Consigne A:
Modifiez toutes les entrées de l'extrait de données en remplaçant « lens line » par « optics line », sans rien changer d'autre. N'incluez pas les images dans la réponse.

Texte d'étude:
+---+

Va cependant, va, mon chéri,
Puisque ta mère te réclame,
Va réjouir une autre femme
Dont le sein ne t’a point nourri.

Restons dans ces données du sentiment maternel et filial, en citant les strophes du poëte Léontie, qui n’est pas seulement un sincère ami de la Muse, mais qui a aussi bien mérité de l’érudition, en recueillant les Chants populaires de la Flandre, et en composant un recueil volumineux qui sera bientôt soumis aux suffrages des mille partisans de cette nouvelle branche de la poésie :


Souvenir filial.

Est-il vrai ? jusqu’à toi ma voix s’est fait entendre ?
Pour ton chant plein d’espoir, ô poëte merci !
Mon intime douleur tu devais la comprendre,
Car ta mère était morte, et tu l’aimais aussi.

Avant l’heure funèbre où s’éteint l’espérance
De ton plus cher trésor le ciel l’a dépouillé,
Et moi, je garde au cœur paisible en apparence,
Un nom, saint entre tous, que les pleurs ont mouillé.

Au monde insouciant cachons bien nos alarmes,
Mais, puisque tu l’as dit, nos deux âmes sont sœurs ;
Un instant devant Dieu, laissons couler nos larmes,
À pleurer ceux qu’on aime il est quelques douceurs.

Tu ne la connus point ma bonne et sainte mère,
Ce vénérable front de blancheur couronné ?
Elle m’avait voué ses jours, sa vie entière,
Hélas ! elle mourut pour m’avoir trop donné…

Quand Dieu me la reprit, mon âme eut le vertige ;
Longtemps, humble jouet de troubles décevants,
Je crus rêver ; — depuis, comme une herbe sans tige
Je subis ma douleur et roule à tous les vents !

+---+

Consigne B:
Recopiez fidèlement le passage du texte d'étude qui va de « Tu ne la connus » jusqu'à « tous les vents ! ».

Extrait de données:
+---+

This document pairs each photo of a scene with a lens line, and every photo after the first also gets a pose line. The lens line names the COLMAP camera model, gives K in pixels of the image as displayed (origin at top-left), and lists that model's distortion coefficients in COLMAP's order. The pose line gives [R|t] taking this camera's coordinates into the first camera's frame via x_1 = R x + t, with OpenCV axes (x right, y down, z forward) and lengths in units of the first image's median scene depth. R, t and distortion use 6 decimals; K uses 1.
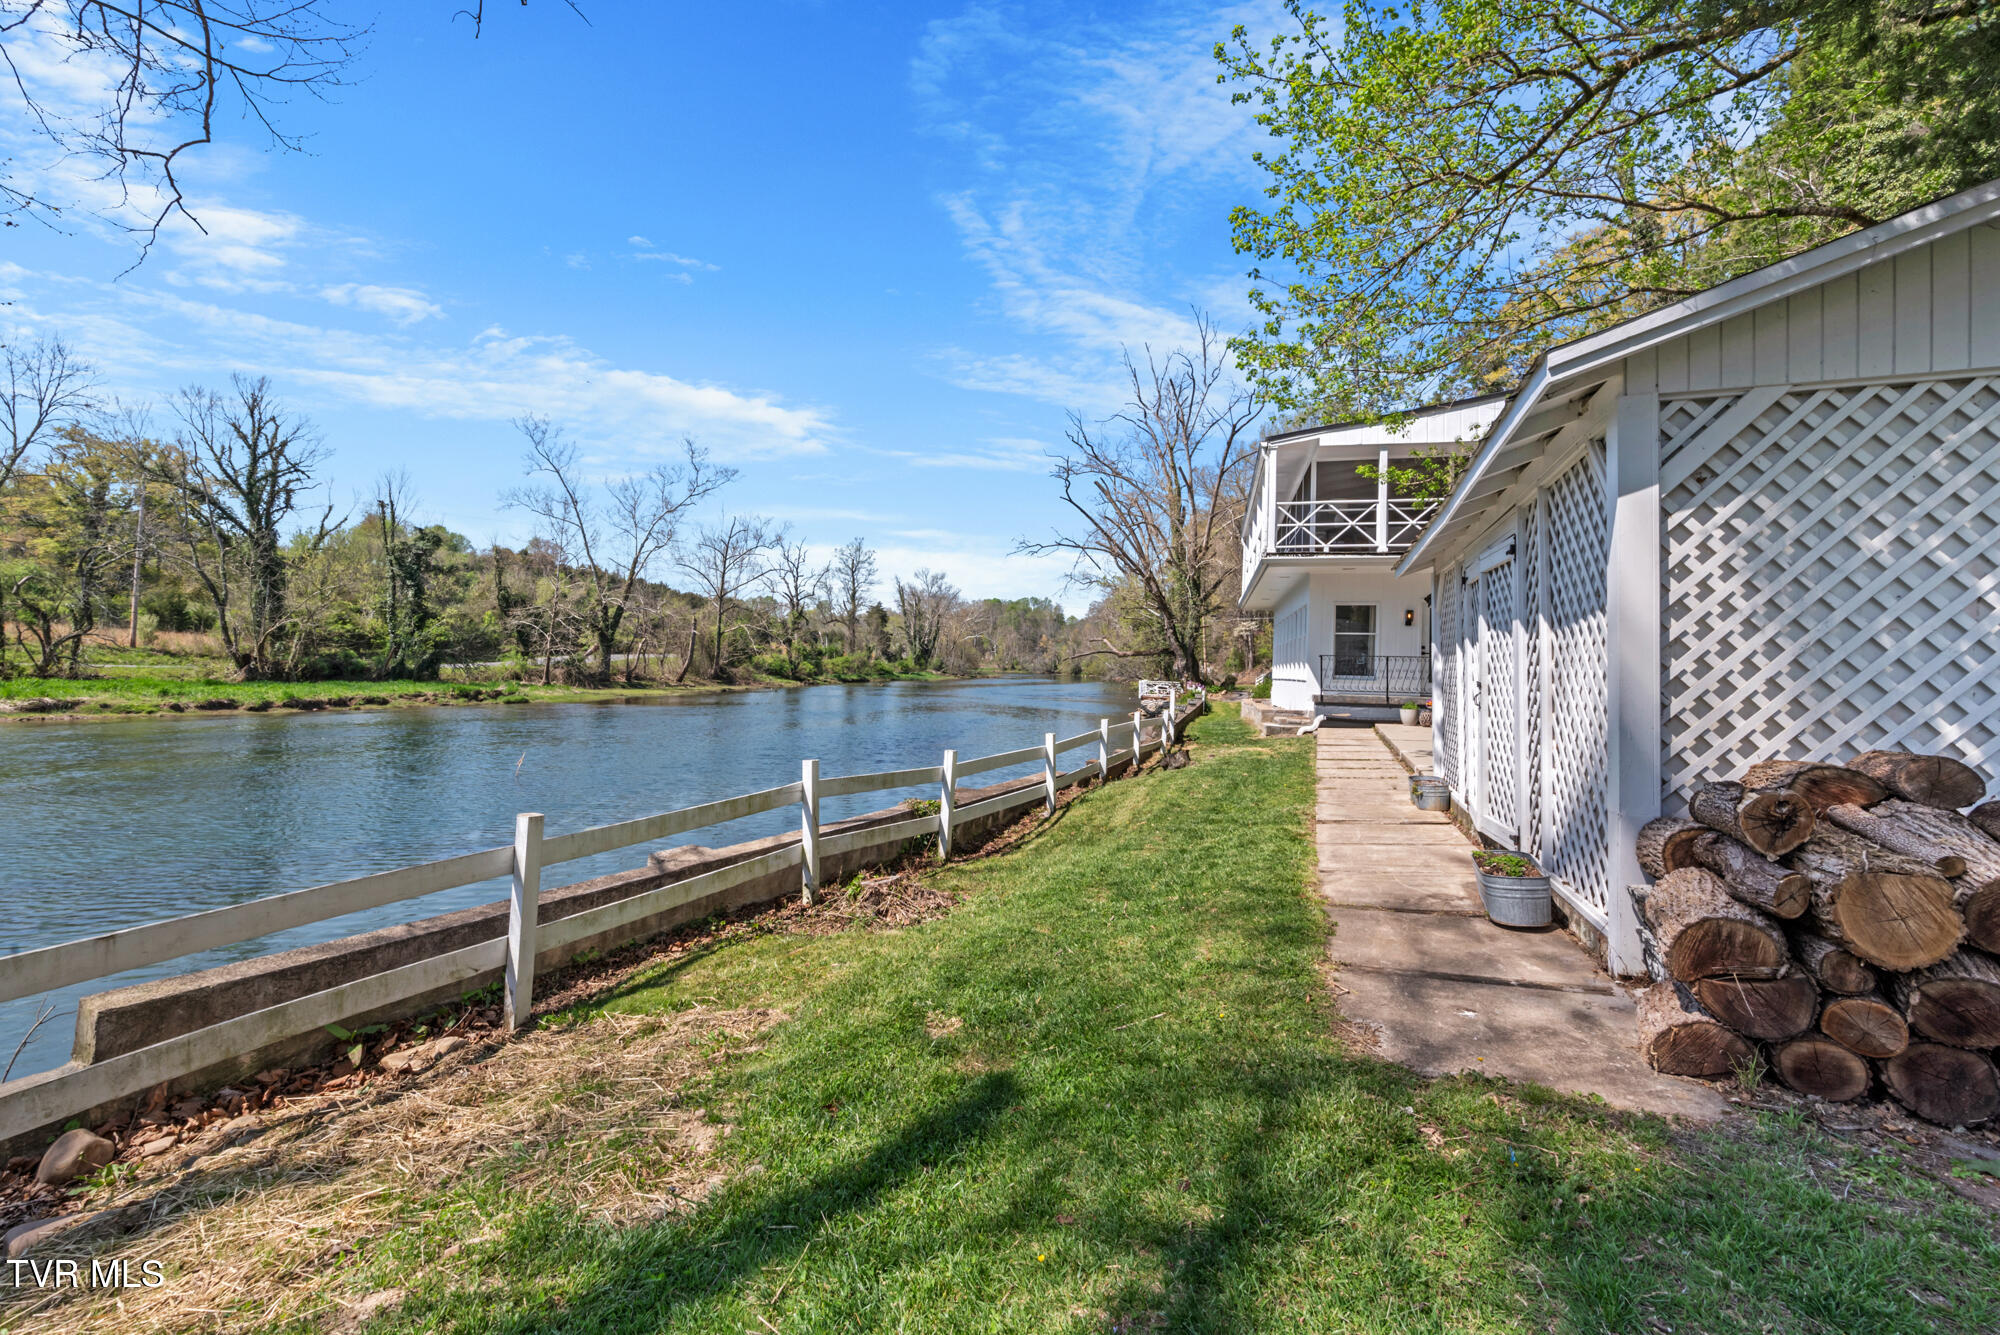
lens RADIAL K [[792.4, 0, 1000.6], [0, 792.4, 665.1], [0, 0, 1]] dist [-0.002130, -0.001949]
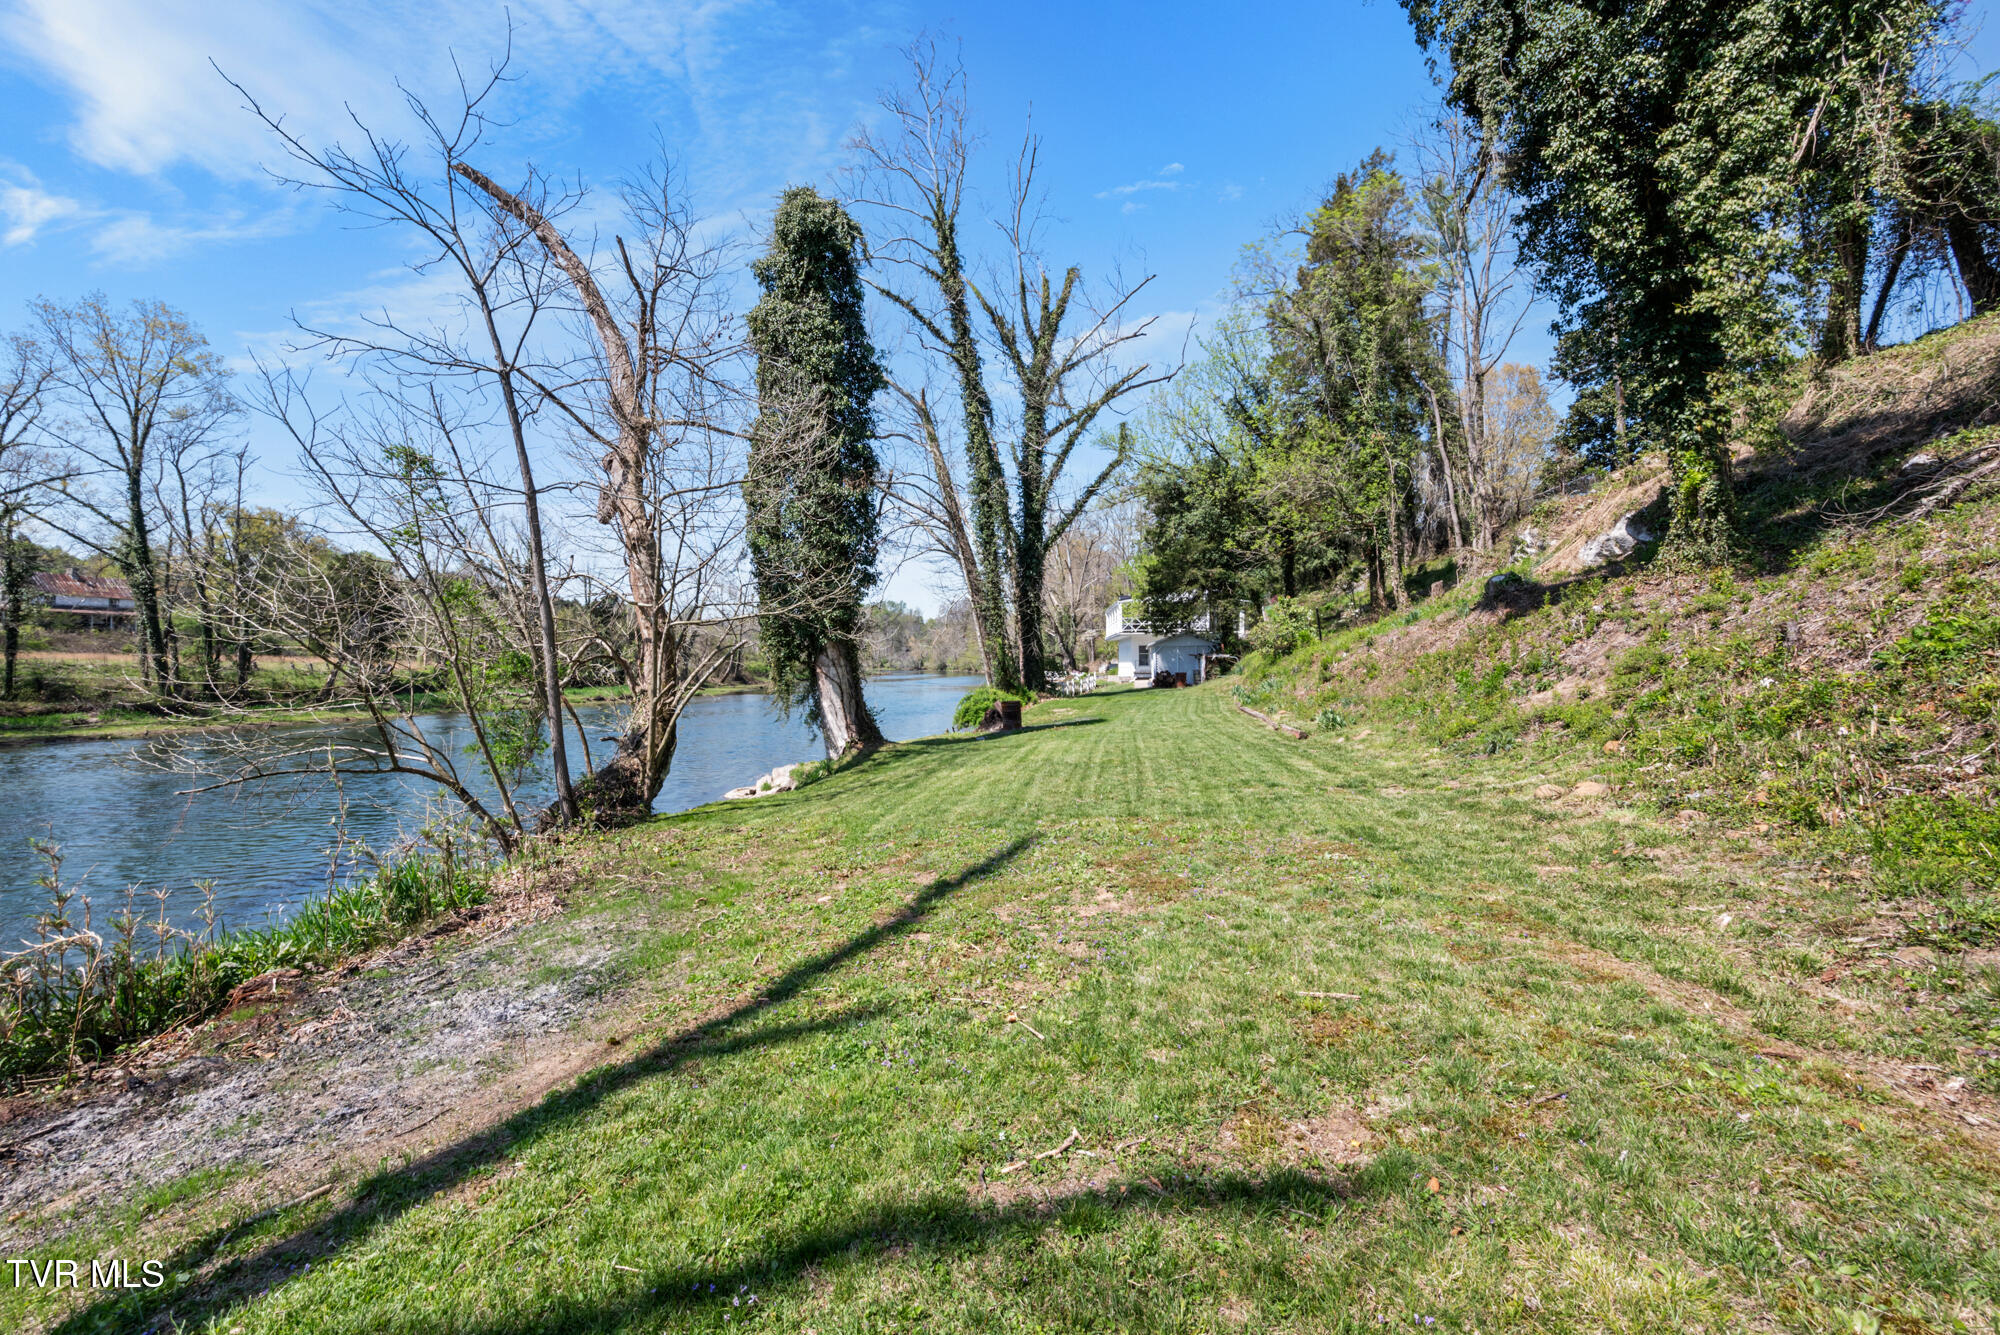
lens RADIAL K [[792.4, 0, 999.7], [0, 792.4, 663.8], [0, 0, 1]] dist [-0.002130, -0.001949]
pose [[0.977169, -0.005279, 0.212399, -0.062763], [0.004752, 0.999984, 0.002991, -0.000249], [-0.212411, -0.001913, 0.977178, -0.156515]]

+---+

Résultat A:
This document pairs each photo of a scene with a optics line, and every photo after the first also gets a pose line. The optics line names the COLMAP camera model, gives K in pixels of the image as displayed (origin at top-left), and lists that model's distortion coefficients in COLMAP's order. The pose line gives [R|t] taking this camera's coordinates into the first camera's frame via x_1 = R x + t, with OpenCV axes (x right, y down, z forward) and lengths in units of the first image's median scene depth. R, t and distortion use 6 decimals; K uses 1.
lens RADIAL K [[792.4, 0, 1000.6], [0, 792.4, 665.1], [0, 0, 1]] dist [-0.002130, -0.001949]
lens RADIAL K [[792.4, 0, 999.7], [0, 792.4, 663.8], [0, 0, 1]] dist [-0.002130, -0.001949]
pose [[0.977169, -0.005279, 0.212399, -0.062763], [0.004752, 0.999984, 0.002991, -0.000249], [-0.212411, -0.001913, 0.977178, -0.156515]]

Résultat B:
Tu ne la connus point ma bonne et sainte mère,
Ce vénérable front de blancheur couronné ?
Elle m’avait voué ses jours, sa vie entière,
Hélas ! elle mourut pour m’avoir trop donné…

Quand Dieu me la reprit, mon âme eut le vertige ;
Longtemps, humble jouet de troubles décevants,
Je crus rêver ; — depuis, comme une herbe sans tige
Je subis ma douleur et roule à tous les vents !